Tuesday, October 25th, 2011

This contemporary and harmonious home is located in Encinitas CA. This house incorporates the best of contemporary design to create a informal, casual, comfortable and welcoming space. It’s the perfect place for relaxing and enjoying life. The house is designed in modern style and is both a quaint coastal property and a chic contemporary dwelling. I had the opportunity to work with the owner of this beautiful property one on one, together we meticulously hand selected every single surface in the home, from the porcelain used on the floors and walls, glass mosaic backsplahes, Compac Quartz Countertops, stainless steel & glass mosiacs, and the various light fixtures. We wanted to create a simple, streamline design in every space. The interior design is white and clean with subtle blue hues, which is pleasing to the eyes. There is a lot of natural light inside that in combination with a selective amount of furniture makes rooms very airy. We used modern materials, furniture and personal art to make this home a real urban oasis. I have to say it is great working with clients like these, who know exactly what they want but give you creative freedom as a designer. With a contemporary atmosphere that is refined yet down to earth, this property is one of the best projects I have been involved in. The result? A beautiful, modern, calm, contemporary space that is truly breathtaking! Enjoy!

*A second home of similar design is currently under construction on the same property in Encinitas on Neptune Avenue. The house is for sale with an estimated completion date of Spring 2012. For more details, please visit www.1501neptune.com

Mlakus Residence, Dining Room

Malkus Residence, Guest Bathroom (Sage Green 1x2 Glass / Broadway White Porcelain)

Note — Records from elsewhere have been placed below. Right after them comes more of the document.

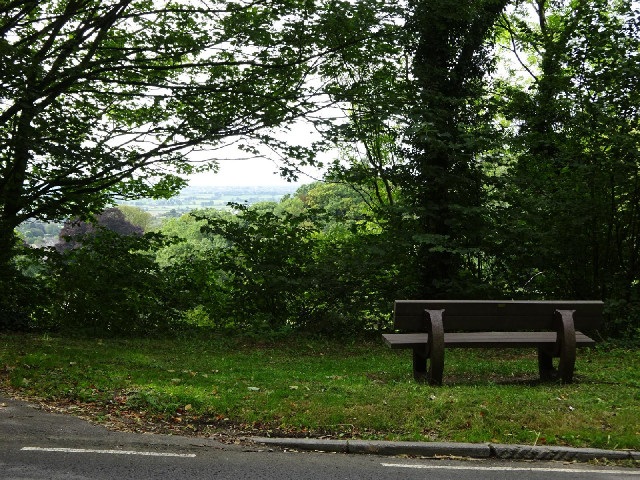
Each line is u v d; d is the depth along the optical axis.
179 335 12.22
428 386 7.15
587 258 12.54
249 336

Malkus Residence, Jack & Jill Bathroom (Stainless Steel 1x2)

Malkus Residence, Jack & Jill Bathroom (Stainless Steel 1x2)

Malkus Residence, Master Bathroom (Otago Black Marble)

Malkus Residence, Kitchen (Ocean Grey 3x6 Subway)

Malkus Residence, Living Room

Malkus Residence, Fireplace (Linear Broadway White Porcelain)

Malkus Residence, Hall Bathroom (Otago Black Marble)

Malkus Residence, Hallway ( Linear Broadway White Porcelain)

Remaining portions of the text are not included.